Au travers 3 membres d'une même famille ou clan afghan qui tentent de trouver une place en Iran et d'y vivre, c'est la vulnérabilité de ceux qui quittent tout, portés par l'espoir d'un meilleur avenir qui est dépeinte. Difficile d'échapper aux pressions, à la violence quand on est sans papier et tout juste toléré pour ne pas dire exploité. Pour survivre et éviter le pire, il ne reste que le mensonge et la ruse comme refuge. Film magnifique, les acteurs et actrices sont intenses, notamment dans leurs regards. J'ai bien aimé le découpage en 3 chapitres qui mettent l'accent sur un personnage et la situation particulière qu'il doit affronter.
un film singulier, par les histoires, chacune d'entre elles, par l'environnement, le contexte, l'image, la réflexion de fond...tout est singulier, les personnages, pas de cliché, vraiment top, comme quoi y'a pas besoin d'en faire des caisses pour faire un beau film, faut juste être subtil, simple, différent... rien que ça !
Film tres actuel sur la situation des Afghans d'Iran qui n'ont, pour la plupart, aucun statut legal. Ils n'ont pas le statut de refugiés, ni celui d'immigrés avec carte de sejour, et n'ont aucun espoir d'avoir un jour une existence legale. Ils sont tolérés et exploités avec le risque d'être renvoyés sans possibilité de recours. Le film construit en trois parties, montre le destin de trois membres d'une meme famille, illustrant une réalité qui dure depuis 50 ans. Les Afghans parlent la meme langue et pratiquent la meme religion que les Iraniens, mais ils sont néanmoins méprisés. Les deux réalisateurs - iraniens - ont choisi des comédiens afghans - excellents - pour cette fiction, qui est un tel miroir de la réalité, que le film n'a pas passé la barrière de la censure. Raha Amirfazli et Alireza Ghasemi signent un premier long métrage courageux, à voir absolument !
Douloureux et merveilleux. L’Autre est une proie, l’Autre est un chien, l’Autre est un frère. Le jeu, la réalisation et la photographie extraordinaires dessinent avec ce film un monument d’humanisme en creux. Courez le voir.

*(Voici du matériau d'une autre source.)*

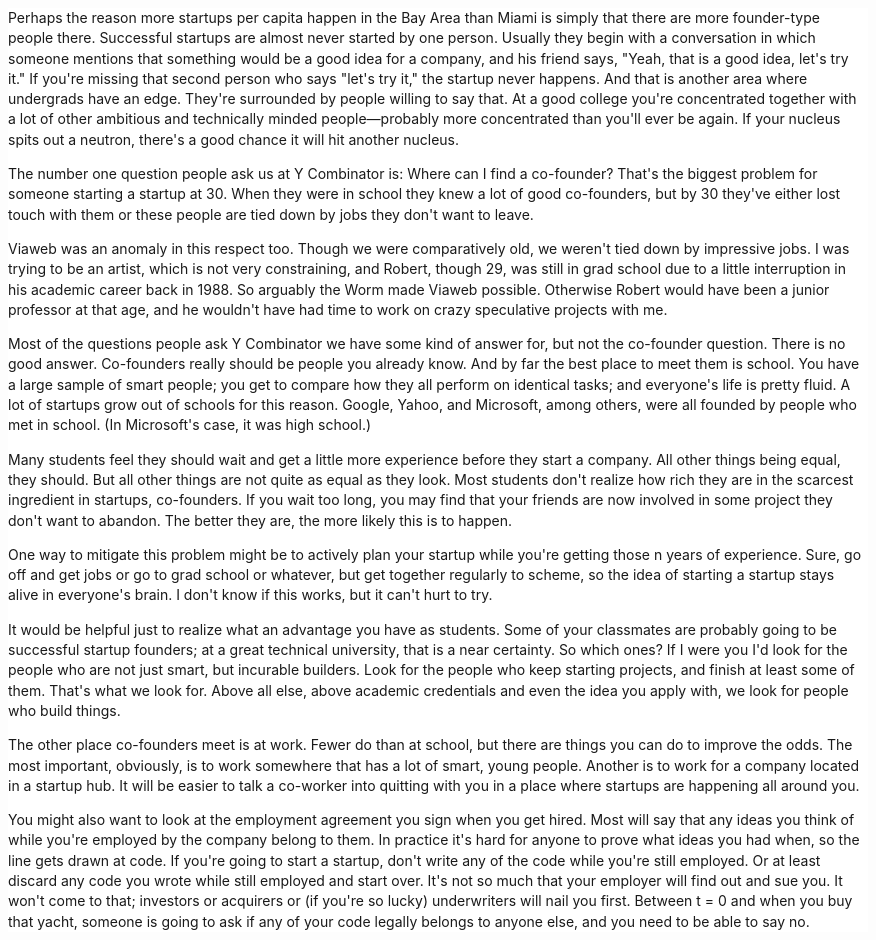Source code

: Perhaps the reason more startups per capita happen in the Bay Area than Miami is simply that there are more founder-type people there. Successful startups are almost never started by one person. Usually they begin with a conversation in which someone mentions that something would be a good idea for a company, and his friend says, "Yeah, that is a good idea, let's try it." If you're missing that second person who says "let's try it," the startup never happens. And that is another area where undergrads have an edge. They're surrounded by people willing to say that. At a good college you're concentrated together with a lot of other ambitious and technically minded people—probably more concentrated than you'll ever be again. If your nucleus spits out a neutron, there's a good chance it will hit another nucleus.

The number one question people ask us at Y Combinator is: Where can I find a co-founder? That's the biggest problem for someone starting a startup at 30. When they were in school they knew a lot of good co-founders, but by 30 they've either lost touch with them or these people are tied down by jobs they don't want to leave.

Viaweb was an anomaly in this respect too. Though we were comparatively old, we weren't tied down by impressive jobs. I was trying to be an artist, which is not very constraining, and Robert, though 29, was still in grad school due to a little interruption in his academic career back in 1988. So arguably the Worm made Viaweb possible. Otherwise Robert would have been a junior professor at that age, and he wouldn't have had time to work on crazy speculative projects with me.

Most of the questions people ask Y Combinator we have some kind of answer for, but not the co-founder question. There is no good answer. Co-founders really should be people you already know. And by far the best place to meet them is school. You have a large sample of smart people; you get to compare how they all perform on identical tasks; and everyone's life is pretty fluid. A lot of startups grow out of schools for this reason. Google, Yahoo, and Microsoft, among others, were all founded by people who met in school. (In Microsoft's case, it was high school.)

Many students feel they should wait and get a little more experience before they start a company. All other things being equal, they should. But all other things are not quite as equal as they look. Most students don't realize how rich they are in the scarcest ingredient in startups, co-founders. If you wait too long, you may find that your friends are now involved in some project they don't want to abandon. The better they are, the more likely this is to happen.

One way to mitigate this problem might be to actively plan your startup while you're getting those n years of experience. Sure, go off and get jobs or go to grad school or whatever, but get together regularly to scheme, so the idea of starting a startup stays alive in everyone's brain. I don't know if this works, but it can't hurt to try.

It would be helpful just to realize what an advantage you have as students. Some of your classmates are probably going to be successful startup founders; at a great technical university, that is a near certainty. So which ones? If I were you I'd look for the people who are not just smart, but incurable builders. Look for the people who keep starting projects, and finish at least some of them. That's what we look for. Above all else, above academic credentials and even the idea you apply with, we look for people who build things.

The other place co-founders meet is at work. Fewer do than at school, but there are things you can do to improve the odds. The most important, obviously, is to work somewhere that has a lot of smart, young people. Another is to work for a company located in a startup hub. It will be easier to talk a co-worker into quitting with you in a place where startups are happening all around you.

You might also want to look at the employment agreement you sign when you get hired. Most will say that any ideas you think of while you're employed by the company belong to them. In practice it's hard for anyone to prove what ideas you had when, so the line gets drawn at code. If you're going to start a startup, don't write any of the code while you're still employed. Or at least discard any code you wrote while still employed and start over. It's not so much that your employer will find out and sue you. It won't come to that; investors or acquirers or (if you're so lucky) underwriters will nail you first. Between t = 0 and when you buy that yacht, someone is going to ask if any of your code legally belongs to anyone else, and you need to be able to say no.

Film ( primé au festival de Sundance - Usa) en trois sketches reliés par un fil rouge ; celui d'une famille d'afghans réfugiés en Iran dans ce qu'ils appellent " le pays de nos frères".

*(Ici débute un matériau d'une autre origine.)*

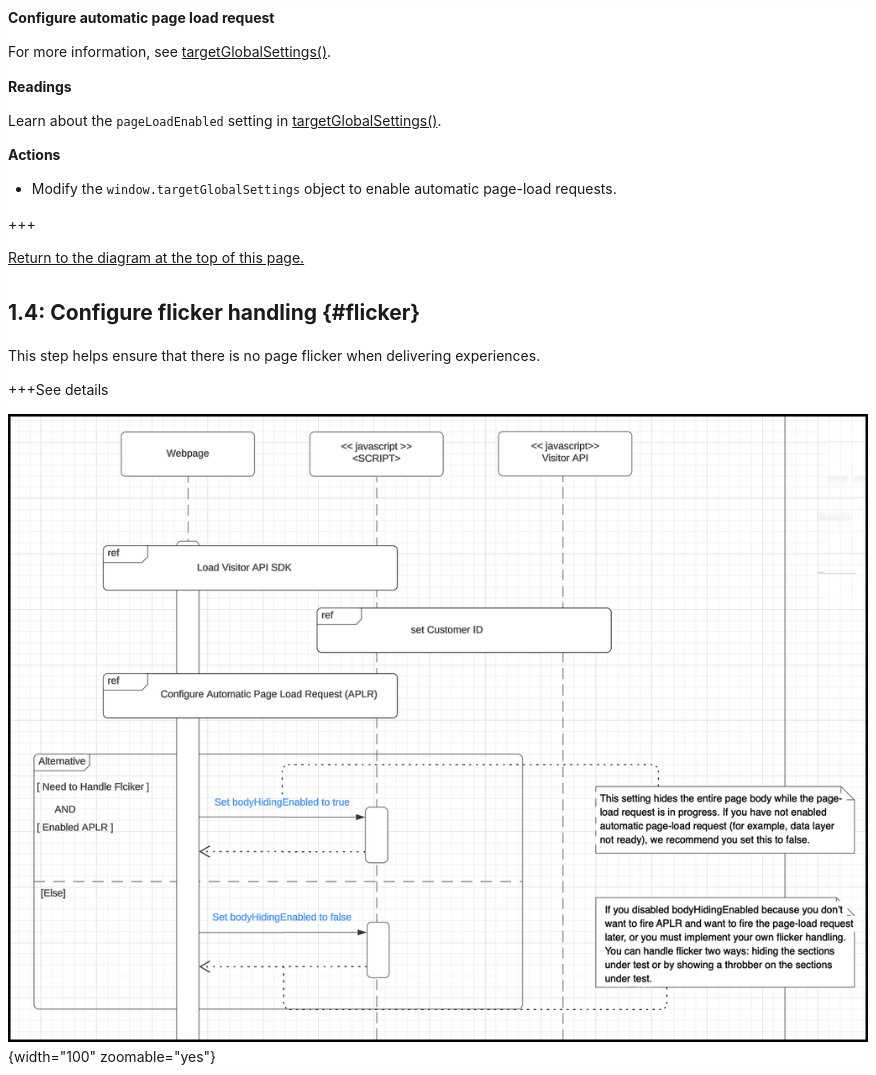 **Configure automatic page load request**

For more information, see [targetGlobalSettings()](/help/dev/implement/client-side/atjs/atjs-functions/targetglobalsettings.md).

**Readings**

Learn about the `pageLoadEnabled` setting in [targetGlobalSettings()](/help/dev/implement/client-side/atjs/atjs-functions/targetglobalsettings.md).

**Actions**

* Modify the `window.targetGlobalSettings` object to enable automatic page-load requests.

+++

[Return to the diagram at the top of this page.](#diagram)

## 1.4: Configure flicker handling {#flicker}

This step helps ensure that there is no page flicker when delivering experiences.

+++See details

![Configure flicker handling diagram](/help/dev/patterns/assets/flicker-handling.png){width="100" zoomable="yes"}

Bien qu'on soit en théorie au sein de l'Ouma ( la communauté des croyants selon l'Islam) , ce que montre ce film iranien c'est que l'immigré se retrouve, par delà l'aspect théorique ( souligné par le titre qui résonne comme une antiphrase) exploité plus qu'à son tour ( émotionnellement et aussi jusqu'au sacrifice suprême) comme dans d'autres endroits du monde.
Si " au pays de nos frères" est de haute tenue au plan formel ( photo, cadrage, direction d'acteurs), il péche ( selon moi) par un scénario beaucoup trop étiré.

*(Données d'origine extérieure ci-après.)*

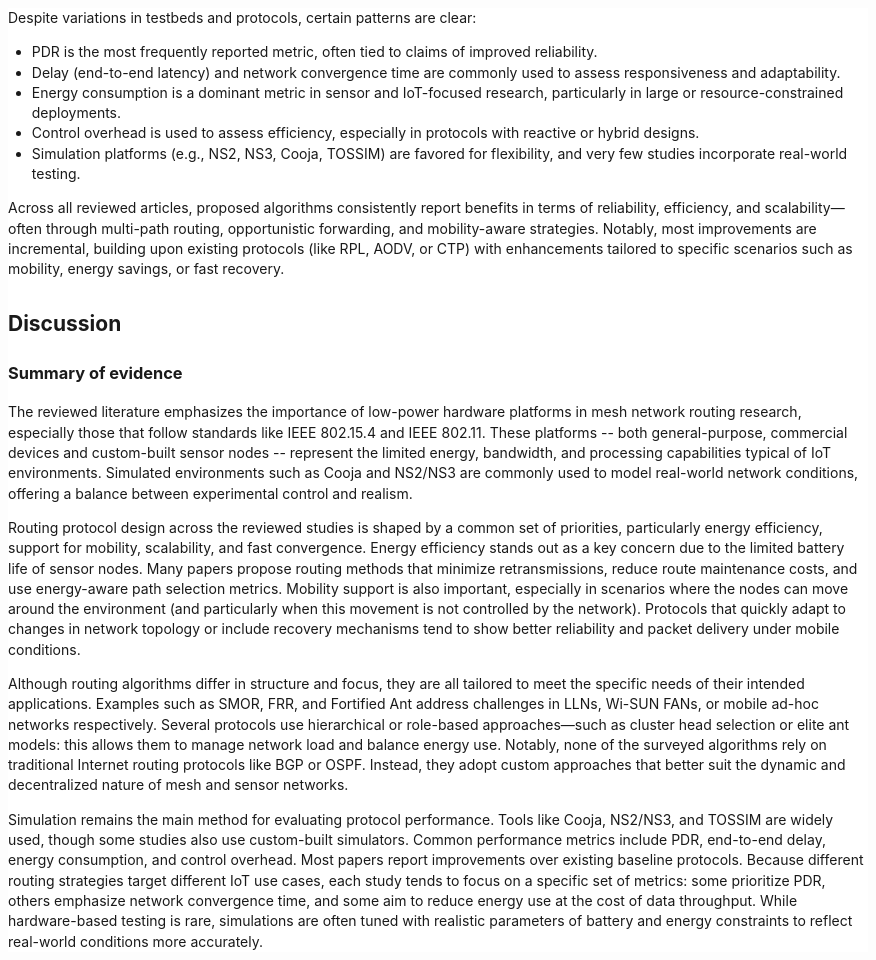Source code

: Despite variations in testbeds and protocols, certain patterns are clear:

- PDR is the most frequently reported metric, often tied to claims of improved reliability.
- Delay (end-to-end latency) and network convergence time are commonly used to assess responsiveness and adaptability.
- Energy consumption is a dominant metric in sensor and IoT-focused research, particularly in large or resource-constrained deployments.
- Control overhead is used to assess efficiency, especially in protocols with reactive or hybrid designs.
- Simulation platforms (e.g., NS2, NS3, Cooja, TOSSIM) are favored for flexibility, and very few studies incorporate real-world testing.

Across all reviewed articles, proposed algorithms consistently report benefits in terms of reliability, efficiency, and scalability—often through multi-path routing, opportunistic forwarding, and mobility-aware strategies. Notably, most improvements are incremental, building upon existing protocols (like RPL, AODV, or CTP) with enhancements tailored to specific scenarios such as mobility, energy savings, or fast recovery.

## Discussion

### Summary of evidence

The reviewed literature emphasizes the importance of low-power hardware platforms in mesh network routing research, especially those that follow standards like IEEE 802.15.4 and IEEE 802.11. These platforms -- both general-purpose, commercial devices and custom-built sensor nodes -- represent the limited energy, bandwidth, and processing capabilities typical of IoT environments. Simulated environments such as Cooja and NS2/NS3 are commonly used to model real-world network conditions, offering a balance between experimental control and realism.

Routing protocol design across the reviewed studies is shaped by a common set of priorities, particularly energy efficiency, support for mobility, scalability, and fast convergence. Energy efficiency stands out as a key concern due to the limited battery life of sensor nodes. Many papers propose routing methods that minimize retransmissions, reduce route maintenance costs, and use energy-aware path selection metrics. Mobility support is also important, especially in scenarios where the nodes can move around the environment (and particularly when this movement is not controlled by the network). Protocols that quickly adapt to changes in network topology or include recovery mechanisms tend to show better reliability and packet delivery under mobile conditions.

Although routing algorithms differ in structure and focus, they are all tailored to meet the specific needs of their intended applications. Examples such as SMOR, FRR, and Fortified Ant address challenges in LLNs, Wi-SUN FANs, or mobile ad-hoc networks respectively. Several protocols use hierarchical or role-based approaches—such as cluster head selection or elite ant models: this allows them to manage network load and balance energy use. Notably, none of the surveyed algorithms rely on traditional Internet routing protocols like BGP or OSPF. Instead, they adopt custom approaches that better suit the dynamic and decentralized nature of mesh and sensor networks.

Simulation remains the main method for evaluating protocol performance. Tools like Cooja, NS2/NS3, and TOSSIM are widely used, though some studies also use custom-built simulators. Common performance metrics include PDR, end-to-end delay, energy consumption, and control overhead. Most papers report improvements over existing baseline protocols. Because different routing strategies target different IoT use cases, each study tends to focus on a specific set of metrics: some prioritize PDR, others emphasize network convergence time, and some aim to reduce energy use at the cost of data throughput. While hardware-based testing is rare, simulations are often tuned with realistic parameters of battery and energy constraints to reflect real-world conditions more accurately.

Chaque sketch comporte une idée ( certes très forte, voire glaciale) bien que le deuxième sketch, (le moins réussi des trois) laisse sur ( ma) sa faim par son manque de précision sur les conditions légales de séjour sur le territoire perse.
Un beau et vrai film iranien même s il traite de leurs frères afghans Les acteurs sont formidables La photo magnifique On se laisse emporter par la beauté et le réalisme de ces 3 moments de vie même si le mensonge rode en permanence
Coup de coeur pour cet immense film, d'une beauté esthétique et scénaristique à couper le souffle. Trois histoires d'une demi-heure, à trois époques de distance, trois destins de réfugiés afghans en Iran. C'est la simplicité de la narration et l'excellente interprétation qui vous prend aux tripes et ne vous lâche plus, jusqu'à vous faire partager ces moments d'une humanité touchante.